[Opening Data section]
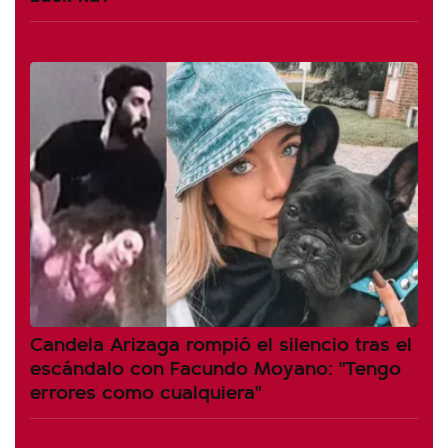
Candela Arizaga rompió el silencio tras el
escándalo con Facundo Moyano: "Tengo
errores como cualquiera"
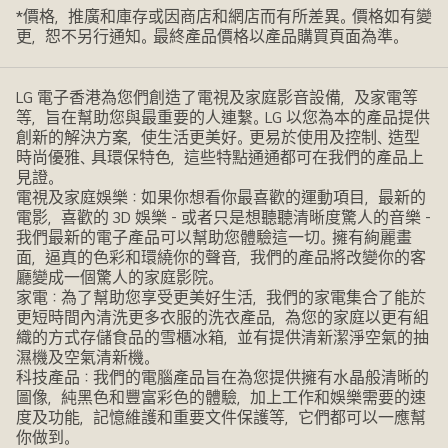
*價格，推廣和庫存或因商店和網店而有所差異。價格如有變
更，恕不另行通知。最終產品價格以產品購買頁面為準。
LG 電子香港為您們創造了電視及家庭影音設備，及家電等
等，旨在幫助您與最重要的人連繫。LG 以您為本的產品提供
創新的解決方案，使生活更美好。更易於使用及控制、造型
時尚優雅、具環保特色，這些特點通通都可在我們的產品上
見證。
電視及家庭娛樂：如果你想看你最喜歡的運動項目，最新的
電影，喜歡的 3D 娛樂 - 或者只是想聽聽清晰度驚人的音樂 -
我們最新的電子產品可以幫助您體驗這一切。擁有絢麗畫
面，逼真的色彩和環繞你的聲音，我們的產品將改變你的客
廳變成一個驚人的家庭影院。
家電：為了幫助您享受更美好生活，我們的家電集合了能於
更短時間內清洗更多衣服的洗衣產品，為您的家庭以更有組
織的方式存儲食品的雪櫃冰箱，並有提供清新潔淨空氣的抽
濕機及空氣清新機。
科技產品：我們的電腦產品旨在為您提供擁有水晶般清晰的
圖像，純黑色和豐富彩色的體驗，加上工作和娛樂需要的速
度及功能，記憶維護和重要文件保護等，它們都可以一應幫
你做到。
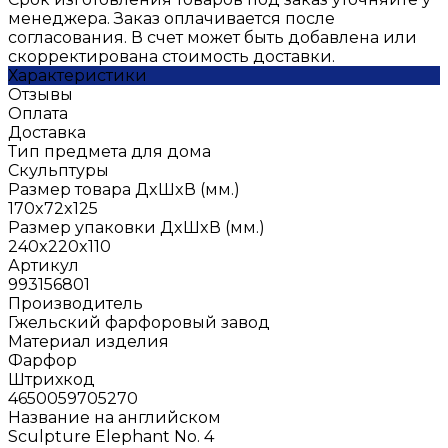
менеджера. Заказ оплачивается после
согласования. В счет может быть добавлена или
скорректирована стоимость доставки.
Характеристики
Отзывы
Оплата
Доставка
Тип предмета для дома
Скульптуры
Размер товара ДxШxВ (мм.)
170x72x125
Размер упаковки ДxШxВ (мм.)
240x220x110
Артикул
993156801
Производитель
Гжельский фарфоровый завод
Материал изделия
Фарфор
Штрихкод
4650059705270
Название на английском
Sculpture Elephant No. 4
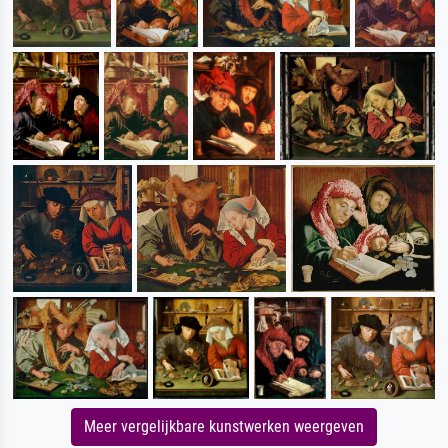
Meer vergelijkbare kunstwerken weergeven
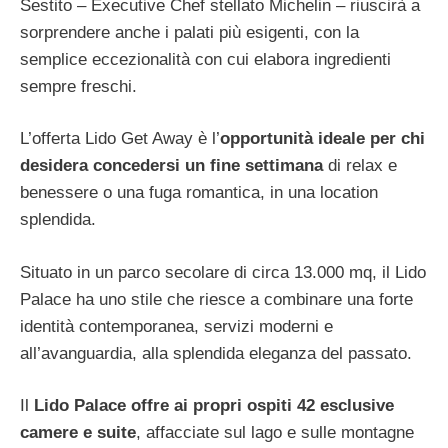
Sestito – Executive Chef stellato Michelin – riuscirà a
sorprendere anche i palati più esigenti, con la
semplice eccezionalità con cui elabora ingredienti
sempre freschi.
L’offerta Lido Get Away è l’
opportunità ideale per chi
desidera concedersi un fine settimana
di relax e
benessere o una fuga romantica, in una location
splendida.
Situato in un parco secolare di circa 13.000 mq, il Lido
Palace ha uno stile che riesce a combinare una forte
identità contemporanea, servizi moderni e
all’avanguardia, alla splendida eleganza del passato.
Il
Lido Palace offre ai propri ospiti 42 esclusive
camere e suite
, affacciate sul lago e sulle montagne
[Closing Data section]
About this exercise:
Reproduce the material exactly; omit the pictures.

Your solution:
Candela Arizaga rompió el silencio tras el
escándalo con Facundo Moyano: "Tengo
errores como cualquiera"
*價格，推廣和庫存或因商店和網店而有所差異。價格如有變
更，恕不另行通知。最終產品價格以產品購買頁面為準。
LG 電子香港為您們創造了電視及家庭影音設備，及家電等
等，旨在幫助您與最重要的人連繫。LG 以您為本的產品提供
創新的解決方案，使生活更美好。更易於使用及控制、造型
時尚優雅、具環保特色，這些特點通通都可在我們的產品上
見證。
電視及家庭娛樂：如果你想看你最喜歡的運動項目，最新的
電影，喜歡的 3D 娛樂 - 或者只是想聽聽清晰度驚人的音樂 -
我們最新的電子產品可以幫助您體驗這一切。擁有絢麗畫
面，逼真的色彩和環繞你的聲音，我們的產品將改變你的客
廳變成一個驚人的家庭影院。
家電：為了幫助您享受更美好生活，我們的家電集合了能於
更短時間內清洗更多衣服的洗衣產品，為您的家庭以更有組
織的方式存儲食品的雪櫃冰箱，並有提供清新潔淨空氣的抽
濕機及空氣清新機。
科技產品：我們的電腦產品旨在為您提供擁有水晶般清晰的
圖像，純黑色和豐富彩色的體驗，加上工作和娛樂需要的速
度及功能，記憶維護和重要文件保護等，它們都可以一應幫
你做到。
менеджера. Заказ оплачивается после
согласования. В счет может быть добавлена или
скорректирована стоимость доставки.
Характеристики
Отзывы
Оплата
Доставка
Тип предмета для дома
Скульптуры
Размер товара ДxШxВ (мм.)
170x72x125
Размер упаковки ДxШxВ (мм.)
240x220x110
Артикул
993156801
Производитель
Гжельский фарфоровый завод
Материал изделия
Фарфор
Штрихкод
4650059705270
Название на английском
Sculpture Elephant No. 4
Meer vergelijkbare kunstwerken weergeven
Sestito – Executive Chef stellato Michelin – riuscirà a
sorprendere anche i palati più esigenti, con la
semplice eccezionalità con cui elabora ingredienti
sempre freschi.
L’offerta Lido Get Away è l’
opportunità ideale per chi
desidera concedersi un fine settimana
di relax e
benessere o una fuga romantica, in una location
splendida.
Situato in un parco secolare di circa 13.000 mq, il Lido
Palace ha uno stile che riesce a combinare una forte
identità contemporanea, servizi moderni e
all’avanguardia, alla splendida eleganza del passato.
Il
Lido Palace offre ai propri ospiti 42 esclusive
camere e suite
, affacciate sul lago e sulle montagne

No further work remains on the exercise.